How to properly check for any network errors and status code with custom message

My question:

I’m trying to set a custom message ONLY when status code is not 200 but also check for network errors. Therefore, whenever I have a response status code that is not 200, I want to output the response body. If there are any network errors, just fail as usual. Having below code I assume:

  • If response status code is not 200, then output the http response as assertion error

  • Test any network issues (socket/connreset/etc) AND also response code to not be 4XX or 5XX

It should be OK but I am worried if any network issues, I don’t want it to try to print the response or have an test exception for something that its not there. Just the standard error from the pm.response.to.not.be.error.

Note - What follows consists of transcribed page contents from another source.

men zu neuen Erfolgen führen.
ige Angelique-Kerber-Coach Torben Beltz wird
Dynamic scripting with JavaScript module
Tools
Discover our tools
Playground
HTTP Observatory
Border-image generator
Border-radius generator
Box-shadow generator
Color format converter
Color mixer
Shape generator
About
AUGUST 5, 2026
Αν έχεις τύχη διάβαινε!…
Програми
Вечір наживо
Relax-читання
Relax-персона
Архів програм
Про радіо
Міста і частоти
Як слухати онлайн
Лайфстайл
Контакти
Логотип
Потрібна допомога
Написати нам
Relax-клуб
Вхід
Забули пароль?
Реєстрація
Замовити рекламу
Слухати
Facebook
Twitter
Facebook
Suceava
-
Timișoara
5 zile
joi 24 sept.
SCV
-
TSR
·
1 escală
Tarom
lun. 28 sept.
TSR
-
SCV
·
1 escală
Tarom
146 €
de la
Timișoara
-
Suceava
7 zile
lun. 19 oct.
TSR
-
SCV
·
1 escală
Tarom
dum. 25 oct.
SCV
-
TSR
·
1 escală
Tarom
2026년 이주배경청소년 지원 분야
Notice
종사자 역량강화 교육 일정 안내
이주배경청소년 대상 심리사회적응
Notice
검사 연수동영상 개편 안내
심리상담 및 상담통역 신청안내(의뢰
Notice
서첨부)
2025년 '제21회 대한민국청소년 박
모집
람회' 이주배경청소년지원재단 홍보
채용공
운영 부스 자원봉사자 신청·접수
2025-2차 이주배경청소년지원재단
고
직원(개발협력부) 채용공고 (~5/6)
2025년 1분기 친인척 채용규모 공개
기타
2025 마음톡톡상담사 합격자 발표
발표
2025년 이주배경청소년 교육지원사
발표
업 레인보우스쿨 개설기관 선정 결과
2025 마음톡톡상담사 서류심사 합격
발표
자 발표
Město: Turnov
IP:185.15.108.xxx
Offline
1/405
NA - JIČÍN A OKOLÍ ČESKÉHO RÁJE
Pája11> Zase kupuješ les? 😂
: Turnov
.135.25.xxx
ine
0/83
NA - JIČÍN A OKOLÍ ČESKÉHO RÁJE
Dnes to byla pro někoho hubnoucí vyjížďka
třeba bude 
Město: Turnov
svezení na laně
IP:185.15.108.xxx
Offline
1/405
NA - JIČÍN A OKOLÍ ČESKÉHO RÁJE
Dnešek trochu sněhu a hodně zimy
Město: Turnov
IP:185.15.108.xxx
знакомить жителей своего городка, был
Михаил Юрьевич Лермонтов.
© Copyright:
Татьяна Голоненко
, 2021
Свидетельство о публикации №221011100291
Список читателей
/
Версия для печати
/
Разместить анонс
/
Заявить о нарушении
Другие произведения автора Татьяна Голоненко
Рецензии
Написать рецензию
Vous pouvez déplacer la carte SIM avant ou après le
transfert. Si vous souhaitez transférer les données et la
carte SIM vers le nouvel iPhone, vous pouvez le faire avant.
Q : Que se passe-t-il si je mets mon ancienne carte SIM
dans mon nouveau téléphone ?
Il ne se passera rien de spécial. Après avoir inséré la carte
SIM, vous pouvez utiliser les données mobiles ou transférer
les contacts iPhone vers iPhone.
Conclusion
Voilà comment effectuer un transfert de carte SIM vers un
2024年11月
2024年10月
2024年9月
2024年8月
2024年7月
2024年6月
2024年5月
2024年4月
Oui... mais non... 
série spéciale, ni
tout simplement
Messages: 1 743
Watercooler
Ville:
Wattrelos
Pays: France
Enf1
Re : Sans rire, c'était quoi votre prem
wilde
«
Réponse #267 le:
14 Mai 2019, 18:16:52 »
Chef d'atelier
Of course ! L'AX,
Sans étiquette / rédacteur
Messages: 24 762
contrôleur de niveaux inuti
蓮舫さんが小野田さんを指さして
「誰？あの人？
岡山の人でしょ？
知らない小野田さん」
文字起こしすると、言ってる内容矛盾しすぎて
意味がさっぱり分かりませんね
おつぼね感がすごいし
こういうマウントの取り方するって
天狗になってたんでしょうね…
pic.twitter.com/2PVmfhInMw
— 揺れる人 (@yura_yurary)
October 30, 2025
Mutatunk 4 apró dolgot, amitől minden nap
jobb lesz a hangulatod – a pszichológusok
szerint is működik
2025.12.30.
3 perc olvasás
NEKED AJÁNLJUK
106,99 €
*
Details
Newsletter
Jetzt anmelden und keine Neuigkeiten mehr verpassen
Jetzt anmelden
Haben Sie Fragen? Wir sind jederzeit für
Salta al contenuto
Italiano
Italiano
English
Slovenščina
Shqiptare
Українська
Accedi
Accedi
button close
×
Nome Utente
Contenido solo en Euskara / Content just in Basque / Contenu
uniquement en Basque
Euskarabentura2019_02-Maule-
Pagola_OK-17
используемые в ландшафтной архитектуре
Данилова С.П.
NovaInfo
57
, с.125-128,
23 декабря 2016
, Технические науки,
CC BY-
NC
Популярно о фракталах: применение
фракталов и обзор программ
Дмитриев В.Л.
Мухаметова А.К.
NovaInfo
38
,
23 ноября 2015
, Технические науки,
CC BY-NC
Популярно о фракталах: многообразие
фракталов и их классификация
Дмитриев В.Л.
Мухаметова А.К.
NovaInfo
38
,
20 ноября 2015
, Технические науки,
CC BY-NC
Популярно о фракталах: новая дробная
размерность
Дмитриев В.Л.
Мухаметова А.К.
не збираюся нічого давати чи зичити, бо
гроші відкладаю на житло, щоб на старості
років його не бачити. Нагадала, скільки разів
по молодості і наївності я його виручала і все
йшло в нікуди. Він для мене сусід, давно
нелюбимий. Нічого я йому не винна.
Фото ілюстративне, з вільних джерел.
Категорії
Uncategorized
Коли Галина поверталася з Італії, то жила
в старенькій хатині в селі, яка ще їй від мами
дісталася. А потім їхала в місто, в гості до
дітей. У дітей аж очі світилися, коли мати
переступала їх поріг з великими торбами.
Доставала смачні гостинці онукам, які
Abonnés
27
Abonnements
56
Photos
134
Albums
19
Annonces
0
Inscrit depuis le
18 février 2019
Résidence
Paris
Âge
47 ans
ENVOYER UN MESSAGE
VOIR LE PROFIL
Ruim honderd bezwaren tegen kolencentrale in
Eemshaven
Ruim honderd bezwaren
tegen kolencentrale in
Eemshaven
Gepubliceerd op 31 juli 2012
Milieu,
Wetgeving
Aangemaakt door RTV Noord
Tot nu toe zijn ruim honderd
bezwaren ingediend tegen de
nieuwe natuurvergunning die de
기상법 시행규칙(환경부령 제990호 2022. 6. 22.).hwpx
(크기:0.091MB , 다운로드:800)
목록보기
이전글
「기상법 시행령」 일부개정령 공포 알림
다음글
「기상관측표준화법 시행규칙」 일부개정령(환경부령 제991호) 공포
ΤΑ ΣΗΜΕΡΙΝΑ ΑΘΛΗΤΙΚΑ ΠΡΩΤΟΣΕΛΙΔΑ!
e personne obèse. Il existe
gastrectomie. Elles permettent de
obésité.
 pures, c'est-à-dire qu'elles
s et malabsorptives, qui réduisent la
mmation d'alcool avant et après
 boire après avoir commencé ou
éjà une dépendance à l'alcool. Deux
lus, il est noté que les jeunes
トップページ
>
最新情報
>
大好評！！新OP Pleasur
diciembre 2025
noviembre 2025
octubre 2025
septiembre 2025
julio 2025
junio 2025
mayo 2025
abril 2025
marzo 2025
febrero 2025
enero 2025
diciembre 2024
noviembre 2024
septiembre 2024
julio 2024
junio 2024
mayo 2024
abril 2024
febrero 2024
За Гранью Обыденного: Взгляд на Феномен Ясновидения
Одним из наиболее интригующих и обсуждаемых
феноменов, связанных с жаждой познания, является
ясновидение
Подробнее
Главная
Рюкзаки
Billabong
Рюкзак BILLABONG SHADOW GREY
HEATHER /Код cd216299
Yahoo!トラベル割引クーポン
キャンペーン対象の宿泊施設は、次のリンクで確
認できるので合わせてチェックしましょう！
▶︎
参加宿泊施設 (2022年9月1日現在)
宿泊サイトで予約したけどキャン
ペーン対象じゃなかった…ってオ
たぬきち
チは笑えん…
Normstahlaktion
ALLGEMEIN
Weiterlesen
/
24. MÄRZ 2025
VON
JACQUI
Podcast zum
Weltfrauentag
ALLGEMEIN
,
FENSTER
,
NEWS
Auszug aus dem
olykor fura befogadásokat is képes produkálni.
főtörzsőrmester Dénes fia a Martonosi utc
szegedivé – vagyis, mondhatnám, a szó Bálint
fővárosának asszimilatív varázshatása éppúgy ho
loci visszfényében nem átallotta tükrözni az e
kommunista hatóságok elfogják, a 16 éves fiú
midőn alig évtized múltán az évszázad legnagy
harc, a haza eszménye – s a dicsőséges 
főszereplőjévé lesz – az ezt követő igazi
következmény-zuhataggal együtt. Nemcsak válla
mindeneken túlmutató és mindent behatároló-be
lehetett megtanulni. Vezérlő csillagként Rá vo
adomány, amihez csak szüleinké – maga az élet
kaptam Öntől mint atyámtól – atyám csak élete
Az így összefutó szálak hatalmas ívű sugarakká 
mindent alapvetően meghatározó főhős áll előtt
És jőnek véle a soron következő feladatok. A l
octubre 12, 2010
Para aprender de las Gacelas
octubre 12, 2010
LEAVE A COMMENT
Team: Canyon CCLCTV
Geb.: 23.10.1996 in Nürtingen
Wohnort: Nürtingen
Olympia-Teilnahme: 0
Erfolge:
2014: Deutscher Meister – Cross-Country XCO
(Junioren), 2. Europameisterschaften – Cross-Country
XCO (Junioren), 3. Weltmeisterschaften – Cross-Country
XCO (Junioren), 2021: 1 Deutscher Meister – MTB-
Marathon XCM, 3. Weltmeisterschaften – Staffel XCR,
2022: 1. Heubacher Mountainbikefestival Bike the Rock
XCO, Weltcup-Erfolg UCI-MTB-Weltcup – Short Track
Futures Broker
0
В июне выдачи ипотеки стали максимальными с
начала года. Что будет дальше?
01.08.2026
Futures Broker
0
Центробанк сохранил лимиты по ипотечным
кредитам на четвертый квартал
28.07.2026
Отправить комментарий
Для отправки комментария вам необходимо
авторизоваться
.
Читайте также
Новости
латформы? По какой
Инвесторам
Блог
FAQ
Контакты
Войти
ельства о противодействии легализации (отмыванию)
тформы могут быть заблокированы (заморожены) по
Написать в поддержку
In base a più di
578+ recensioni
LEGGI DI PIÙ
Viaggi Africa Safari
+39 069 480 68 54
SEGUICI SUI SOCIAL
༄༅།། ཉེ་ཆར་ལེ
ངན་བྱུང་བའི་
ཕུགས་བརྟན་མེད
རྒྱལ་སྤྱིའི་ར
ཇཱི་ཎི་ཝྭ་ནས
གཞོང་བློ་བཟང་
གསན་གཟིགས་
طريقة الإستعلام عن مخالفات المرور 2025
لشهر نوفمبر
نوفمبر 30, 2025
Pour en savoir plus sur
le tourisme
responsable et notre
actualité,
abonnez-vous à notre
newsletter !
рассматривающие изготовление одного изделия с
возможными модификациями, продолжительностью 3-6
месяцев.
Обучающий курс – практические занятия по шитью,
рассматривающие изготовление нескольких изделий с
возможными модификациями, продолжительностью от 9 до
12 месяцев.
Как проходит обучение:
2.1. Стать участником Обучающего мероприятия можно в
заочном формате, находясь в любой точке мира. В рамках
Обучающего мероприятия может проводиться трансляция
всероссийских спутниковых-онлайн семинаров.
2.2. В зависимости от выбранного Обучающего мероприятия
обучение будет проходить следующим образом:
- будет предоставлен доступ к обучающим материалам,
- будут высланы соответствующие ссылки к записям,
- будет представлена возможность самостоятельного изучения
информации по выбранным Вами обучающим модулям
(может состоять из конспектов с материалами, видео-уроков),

pm.test("Status code is 200", function () {
    pm.expect(200,'HTTP Error Response -> \'' + pm.response.text() + '\'').to.be.eq(pm.response.code);
    pm.response.to.not.be.error;
});

The purpose of it is to improve the integration tests so the tip for the error is right there in the tests logs so that I don’t have to manually check the app logs to find out since its just prints the status code in the standard way.

Maybe I am missing some concepts but I could’t find much documentation around it. is this a good test or any way to improve it?

I am using postman desktop v10.16.0

What do you mean by “network errors”.

I would suspect that network errors would also fail to produce an 200 status code, in which case it will never hit the pm.response.to.not.be.error.

The pm.test is a hard fail. If you have multiple assertions, as soon as the first failure happens, the test automatically fails and the rest of the code is not executed. (Postman uses Chai under the hood for assertions and it doesn’t have the concept of soft assertions).

You might need to wrap the test in an IF statement where you check for this “network error” first although I’m not sure you can determine sockets/econnreset this way. If you don’t have a response, I don’t think there will be anything to target like there would be for 4xx, 5xx errors.

Hi mdjones thanks for replying.

I mean “network errors” as broader range checking any kind of error condition beyond just the HTTP status code (DSN resolution, SSL handshake failures, etc).

Yes, I know it would also fail to produce 200 status code in case of network errors. On this case, I want it to fail as usual by using pm.response.to.not.be.error and do not try to print the http response body.

I don’t know nor found a documentation saying exactly what pm.response.to.not.be.error is really checking for. Also, the official documentation also give us an example with three assertions:

In all cases, my only concern with the provided solution is that it doesn’t break the test itself while trying to expect the first check. To exemplify, let’s assume these cases:

  • No network errors & status 200 → Test case (OK)

  • No network errors & status 500 → Test fails and prints the response body (OK)

  • Network error & unknown status → Will pm.expect break the test itself? Since it might not have a status code nor response text, I don’t want it to try to print the response.

The thing is: If I put the pm.response.to.not.be.error I can guarantee a broader errors to be catch there but it ALSO catches status code. Whenever I have a status code (or response from API) I want to print the response. Otherwise just print the error itself.

I mean print by the test output itself. It cannot be in the log since this is part of integrated test and the postman log wont be populated to the output.

I’m not sure.

You probably will need an IF statement wrapped around the test, so the test only runs if the IF statement is true.

You might want to consider using typeof() in your evaluation as this will not cause a runtime error if it can’t find the element.

if (typeof pm.response.json() == "object") {
  // put your tests here.
}

Usually the first line of the tests tab is something like…

const response = pm.response.json();

This will cause a run time error if it doesn’t receive a JSON response and will stop the processing of the scripts in the tests tab.

So I guess its the same principle as that.